The American Heart Association (AHA) will host the 22nd Annual Southern Coast Heart Ball on Saturday, Feb. 2, at 6 p.m. at the Westin Hilton Head Island Resort & Spa.
The annual black-tie gala, chaired by Catherine Donaldson of Celia Dunn Sotheby’s International Realty, will celebrate life-saving advances made in the Lowcountry over the last 22 years. Donaldson is chairing in honor of her husband, who served in the U.S. Army Reserves and died of a heart attack in 2016.
“This year’s theme is very special to the Southern Coast community. It represents our heroes in the community, from our veterans and survivors to our caretakers and first responders, and that is the American Heart Association’s mission, to end heart disease and stroke,” Donaldson said.
The Southern Coast Heart Ball will bring together more than 400 guests from the corporate, philanthropic and medical communities to celebrate 2018’s accomplishments while raising funds to further the AHA’s mission.
Guests will enjoy an evening of dining, dancing and live entertainment as well as live and silent auctions.
The event will celebrate the heart association’s mission, supporters and volunteers while honoring lives saved or improved because of the work of the AHA and the generosity of the Lowcountry and Savannah communities. In addition, guests will hear the story of Lilly Cochran, who was born with several congenital heart defects. The event also will honor her father, a veteran of the U.S. Marine Corps, who had heart disease.

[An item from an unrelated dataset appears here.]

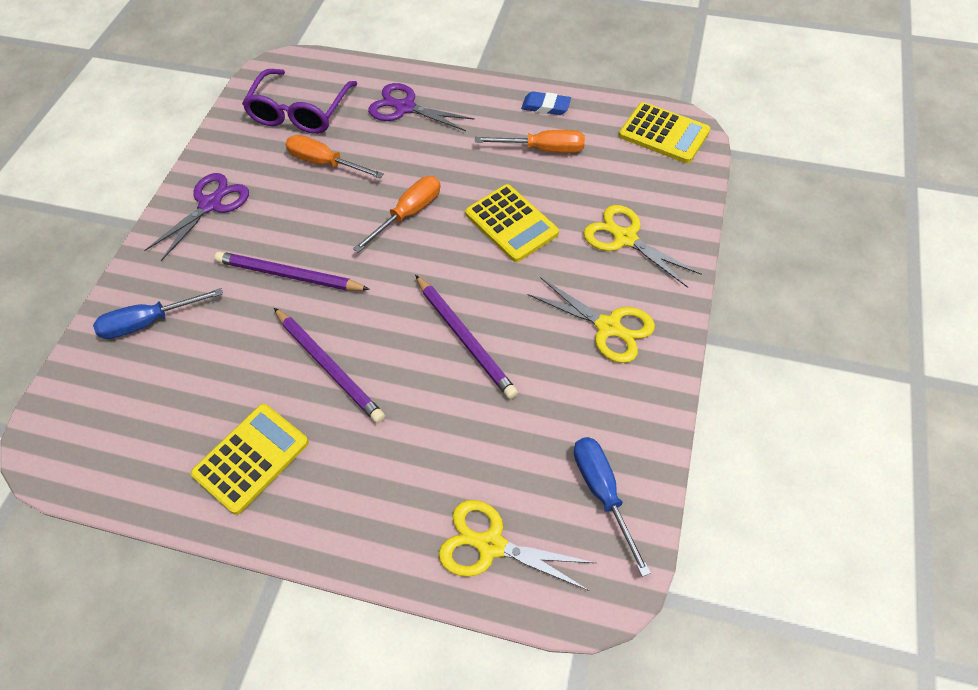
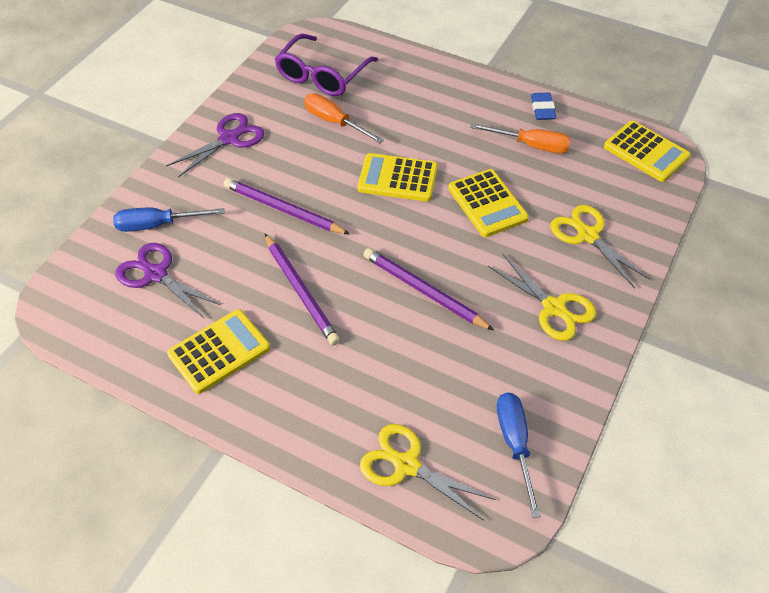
camera: 10 degrees right, 5 degrees down
(405, 108) = (415, 88): purple scissors -> purple scissors (156, 274)
(408, 214) = (397, 178): orange screwdriver -> yellow calculator
(465, 338) = (424, 291): purple pencil -> purple pencil turned 150 degrees clockwise
(546, 106) = (542, 109): blue eraser -> blue eraser turned 60 degrees clockwise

Thanks to the generosity of local institutions and businesses such as Legacy Sponsor Audi Hilton Head and Signature Sponsor Hilton Head Regional Healthcare, the Heart Ball is able to fund cardiovascular research, professional and public education, school site programs and advocacy efforts throughout the year.
Despite advancements in the fight against heart disease and stroke, heart disease remains the number one cause of death among U.S. citizens. In South Carolina, strokes are the fifth-leading cause of death. Nationally, nearly 2,200 people die each day from cardiovascular disease, an average of one death every 39 seconds.